Aynı kararda Danıştay, idarenin sakat ve dolayısıyla hukuka aykırı işlemlerde idare edilenin gerçek dışı beyanı veya hilesi sebep olmuşsa veyahut geri alınan idari tasarruf yok denilebilecek bir illetle malulse ihdas edilen işlemde idare edilenin kolayca anlayabileceği kadar açık bir hata mevcutsa ve idareyi haberdar etmemişse, kişinin iyi niyetinden söz etmeye imkan bulunmadığına karar vermiştir.

İKİ ÖNEMLİ KARAR DAHA

Yalnız bu kararlarla yetinmeyelim. İdari istikrarın korunması ile ilgili Danıştay’ın iki önemli kararını daha aktaralım:

“İdarelerin hatalı işlemlerini kabul edilebilir bir süre içinde veya kişilerin idareyi yanıltmaları sonucunda hatalı bir işlemin yapılması halinde geri alabilecekleri idare hukukunun genel ilkelerindendir. Dava konusu olayda ise davacının iki dersten birden tek ders sınavına girmesinde kusurunun olmadığı, idareyi yanıltmadığı yanlış uygulamanın davacının aktarma ile geldiği okul müdürlüğünün tek ders uygulaması konusundaki yorumundan kaynaklandığı anlaşılmakla, idare hukukunun genel ilkelerine ve hakkaniyete uygun bulunmayan işlemin iptaline karar verilmiştir.” (Danıştay 8. Dairesi, 3 Mayıs 1983, Esas: 1982/817, Karar: 1983/945)

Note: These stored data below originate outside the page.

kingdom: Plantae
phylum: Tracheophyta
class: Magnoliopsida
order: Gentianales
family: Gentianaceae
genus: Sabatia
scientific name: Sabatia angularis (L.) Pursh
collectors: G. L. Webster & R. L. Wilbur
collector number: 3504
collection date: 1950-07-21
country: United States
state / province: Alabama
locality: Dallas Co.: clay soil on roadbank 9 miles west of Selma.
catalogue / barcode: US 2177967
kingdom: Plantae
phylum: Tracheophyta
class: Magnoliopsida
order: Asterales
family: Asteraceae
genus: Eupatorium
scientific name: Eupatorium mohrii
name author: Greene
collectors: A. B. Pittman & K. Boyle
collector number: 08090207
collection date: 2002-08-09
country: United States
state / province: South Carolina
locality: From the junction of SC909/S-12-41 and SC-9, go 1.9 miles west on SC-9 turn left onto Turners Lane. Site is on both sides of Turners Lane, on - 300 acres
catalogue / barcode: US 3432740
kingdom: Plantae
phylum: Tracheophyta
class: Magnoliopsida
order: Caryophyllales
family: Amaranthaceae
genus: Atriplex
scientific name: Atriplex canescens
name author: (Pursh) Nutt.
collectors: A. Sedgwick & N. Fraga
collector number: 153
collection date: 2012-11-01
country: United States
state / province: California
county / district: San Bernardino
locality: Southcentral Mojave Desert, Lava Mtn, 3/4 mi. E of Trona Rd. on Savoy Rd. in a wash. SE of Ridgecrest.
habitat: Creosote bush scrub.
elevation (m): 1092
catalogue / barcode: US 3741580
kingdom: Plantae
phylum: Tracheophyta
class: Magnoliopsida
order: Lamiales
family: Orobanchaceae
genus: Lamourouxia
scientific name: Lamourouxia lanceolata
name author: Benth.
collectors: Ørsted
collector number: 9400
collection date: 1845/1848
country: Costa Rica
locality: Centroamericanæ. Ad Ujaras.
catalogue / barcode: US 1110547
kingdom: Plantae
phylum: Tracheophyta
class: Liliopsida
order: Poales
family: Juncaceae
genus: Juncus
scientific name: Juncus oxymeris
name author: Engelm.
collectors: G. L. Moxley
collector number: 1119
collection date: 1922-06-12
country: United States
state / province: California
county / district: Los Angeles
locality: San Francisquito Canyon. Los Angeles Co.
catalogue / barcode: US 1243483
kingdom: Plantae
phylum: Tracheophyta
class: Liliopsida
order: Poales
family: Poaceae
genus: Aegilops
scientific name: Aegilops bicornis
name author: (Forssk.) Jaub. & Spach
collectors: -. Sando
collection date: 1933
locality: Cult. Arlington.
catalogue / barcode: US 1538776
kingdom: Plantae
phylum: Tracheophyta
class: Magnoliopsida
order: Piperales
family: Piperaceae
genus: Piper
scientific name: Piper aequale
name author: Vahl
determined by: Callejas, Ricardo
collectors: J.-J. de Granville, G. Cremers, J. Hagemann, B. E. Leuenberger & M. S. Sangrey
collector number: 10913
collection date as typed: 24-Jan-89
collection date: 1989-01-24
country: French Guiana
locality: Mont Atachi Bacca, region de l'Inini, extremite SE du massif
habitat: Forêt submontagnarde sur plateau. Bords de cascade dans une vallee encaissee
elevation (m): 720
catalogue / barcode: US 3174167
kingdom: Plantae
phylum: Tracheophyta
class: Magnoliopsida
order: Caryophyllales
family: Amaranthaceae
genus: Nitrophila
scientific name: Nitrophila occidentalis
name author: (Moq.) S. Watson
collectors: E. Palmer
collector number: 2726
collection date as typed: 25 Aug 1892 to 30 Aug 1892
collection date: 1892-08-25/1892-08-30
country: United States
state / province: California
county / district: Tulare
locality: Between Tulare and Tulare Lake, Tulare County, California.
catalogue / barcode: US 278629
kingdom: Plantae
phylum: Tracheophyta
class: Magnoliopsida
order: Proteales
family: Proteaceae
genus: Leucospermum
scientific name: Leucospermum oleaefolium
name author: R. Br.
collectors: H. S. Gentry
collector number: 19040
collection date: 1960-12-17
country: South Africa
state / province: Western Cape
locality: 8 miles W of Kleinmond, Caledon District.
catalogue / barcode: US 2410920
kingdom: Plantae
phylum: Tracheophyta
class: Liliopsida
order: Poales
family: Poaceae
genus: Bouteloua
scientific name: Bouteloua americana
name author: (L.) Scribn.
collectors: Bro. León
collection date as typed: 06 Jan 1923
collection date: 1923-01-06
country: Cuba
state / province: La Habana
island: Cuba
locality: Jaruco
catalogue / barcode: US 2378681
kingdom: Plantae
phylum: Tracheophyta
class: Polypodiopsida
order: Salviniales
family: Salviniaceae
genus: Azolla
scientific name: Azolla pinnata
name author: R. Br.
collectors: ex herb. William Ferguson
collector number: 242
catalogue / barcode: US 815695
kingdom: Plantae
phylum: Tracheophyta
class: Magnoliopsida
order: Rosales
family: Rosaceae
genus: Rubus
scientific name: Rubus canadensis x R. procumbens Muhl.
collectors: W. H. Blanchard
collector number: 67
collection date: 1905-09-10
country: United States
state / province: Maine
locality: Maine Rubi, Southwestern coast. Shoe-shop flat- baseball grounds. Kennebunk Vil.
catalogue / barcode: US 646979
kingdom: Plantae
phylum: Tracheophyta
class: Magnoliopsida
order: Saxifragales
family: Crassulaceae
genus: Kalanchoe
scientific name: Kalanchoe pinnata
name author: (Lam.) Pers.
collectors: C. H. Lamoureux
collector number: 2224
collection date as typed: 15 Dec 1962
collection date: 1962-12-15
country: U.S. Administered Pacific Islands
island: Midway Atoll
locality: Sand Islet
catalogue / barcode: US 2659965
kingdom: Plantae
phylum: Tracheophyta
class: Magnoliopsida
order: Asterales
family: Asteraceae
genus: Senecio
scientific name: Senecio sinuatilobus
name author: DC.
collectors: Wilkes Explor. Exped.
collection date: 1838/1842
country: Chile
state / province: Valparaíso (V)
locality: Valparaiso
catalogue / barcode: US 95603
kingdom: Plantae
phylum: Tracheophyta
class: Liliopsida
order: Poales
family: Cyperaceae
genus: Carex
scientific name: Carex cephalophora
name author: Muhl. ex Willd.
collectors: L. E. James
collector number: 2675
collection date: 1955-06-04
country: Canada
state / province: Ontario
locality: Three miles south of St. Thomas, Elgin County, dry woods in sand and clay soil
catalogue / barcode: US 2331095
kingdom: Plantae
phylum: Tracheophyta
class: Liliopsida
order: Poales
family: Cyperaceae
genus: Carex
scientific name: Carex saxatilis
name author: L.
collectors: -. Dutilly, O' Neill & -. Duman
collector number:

 “Yanlış idari işlemlerden dolayı, kişi yararına hak veya korunması gereken yerleşmiş (müesses) bir durum doğmuş ise idari işlemlerin ancak iptal davası süresi içinde geri alınabileceği, bu sürenin geçmiş olması halinde idare için de işlemin kesinleşmiş sayılacağı ve idarenin ancak, kişinin gerçek dışı beyan ve hilesinin yanlış işlem tesisine neden olduğu hallerde yanlış işlemini süre şartına bağlı kalmaksızın geri alabileceği yolunda görüş verildiği belirtilmektedir.( Danıştay 1. Dairesi, 22 Ocak 1996, Esas: 1995/243, Karar: 1996/17”

USULSÜZLÜK OLSA BİLE

Gelişmeleri yakından izleyen bir hukukçu, SÖZCÜ’ye şunları söyledi:

“Ekrem İmamoğlu’nun İstanbul Üniversitesi’ne yatay geçişi usulsüz olsa bile diplomasının iptali, idari istikrar ilkesi gereğince mümkün değildir. Zira; usulsüzlük açık bir hata değildir. İmamoğlu’nun avukatları bunu açık bir şekilde ortaya koydular.

Eğer varsa, usulsüzlükten Ekrem Başkanın bilgisi olması mümkün değildir. Ayrıca söz konusu usulsüzlüğe Ekrem Başkanın gerçek dışı beyanı veya hilesi de sebebiyet vermiş değildir.”

Anlaşılan, Ekrem İmamoğlu’nun diploması da bu durumda AKP Genel Başkanı Erdoğan’ın diploması kadar konuşulacaktır.